LA CELULA PRESENTADORA DE ANTIGENO Y LOS MECANISMOS DE TRANSACTIVACION

Entre las diferentes celulas presentadoras de antigenos lipidicos se encuentran las siguientes: las celulas dendriticas, los macrofagos, las celulas B y los neutrofilos (5,31). La activacion de las iNKT por las celulas dendriticas con CD1d-[alfa]GalCer da lugar a la expresion de CD69. Los macrofagos presentan antigenos lipidicos a las celulas iNKT principalmente en el higado, estimulando la produccion de citocinas Th1 y Th2 junto con la expansion celular (2,8).

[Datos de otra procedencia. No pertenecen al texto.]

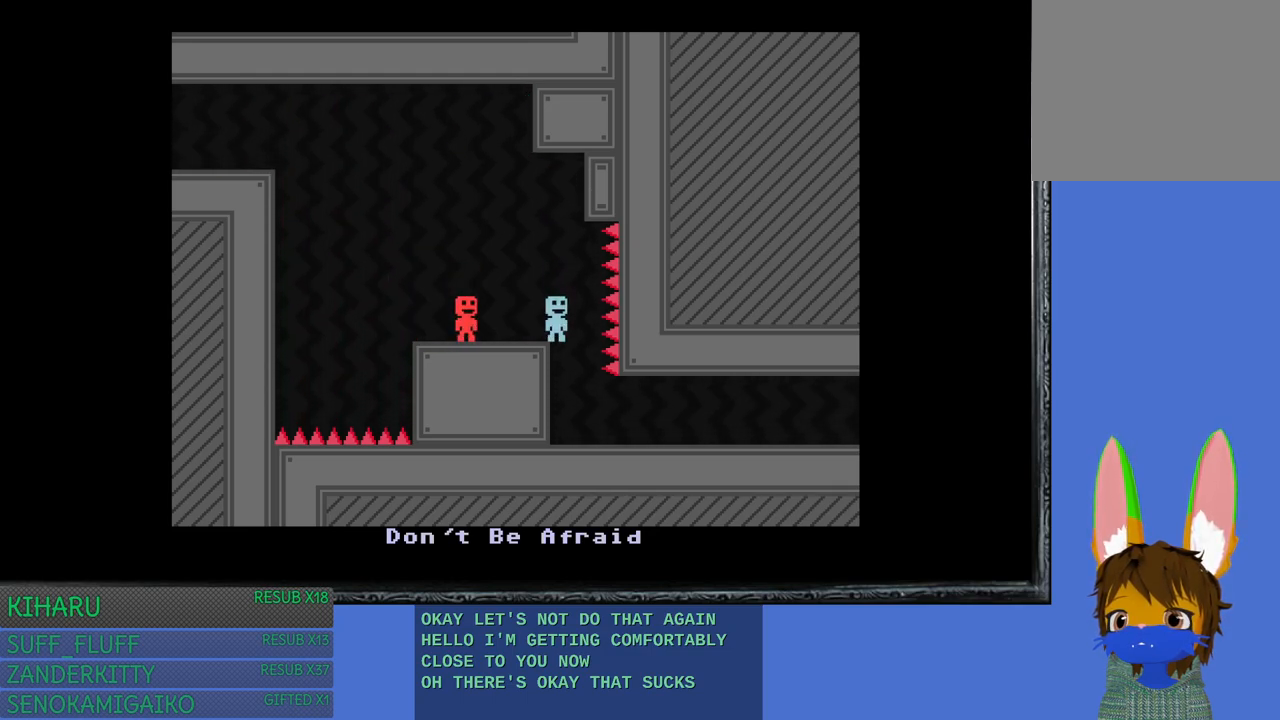
{"buttons": [], "left_stick": "center", "right_stick": "center", "events": []}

Los linfocitos B que expresan CD1d se encuentran en la zona marginal del bazo y expresan diferentes moleculas coestimuladoras. La presentacion antigenica por estas celulas da lugar a la produccion de citocinas Th2, debido principalmente a la expresion de moleculas coestimuladoras como ICOS-ICOSL (55-57). Reafirmando la hipotesis de las celulas presentadoras de antigeno como mediadoras en la polarizacion inmune, se encontro recientemente, mediante el uso de ratones deficientes de CD1d (en macrofagos, celulas B y celulas dendriticas), que la presentacion de [alfa]GalCer estaba estrictamente limitada a las celulas dendriticas y en menor proporcion a los macrofagos (58). Se evidencio ademas que la estimulacion de las variantes glicolipidicas tipo Th2 era promiscua, llevada a cabo por celulas diferentes a las dendriticas que no producen IL-12, las cuales no son capaces de inducir la activacion del ciclo IL-12-NK e IFN-[gamma] (58). Algunos estudios son contradictorios acerca de la importancia de las celulas B: en el modelo del raton deficiente u-MT se muestra que la deplecion de las celulas B ocasiona un pequeno incremento en la presentacion de [alfa]GalCer, pero en el modelo de CD19-/- no hay ningun efecto sobre la presentacion del [alfa]GalCer (39) (figura 1).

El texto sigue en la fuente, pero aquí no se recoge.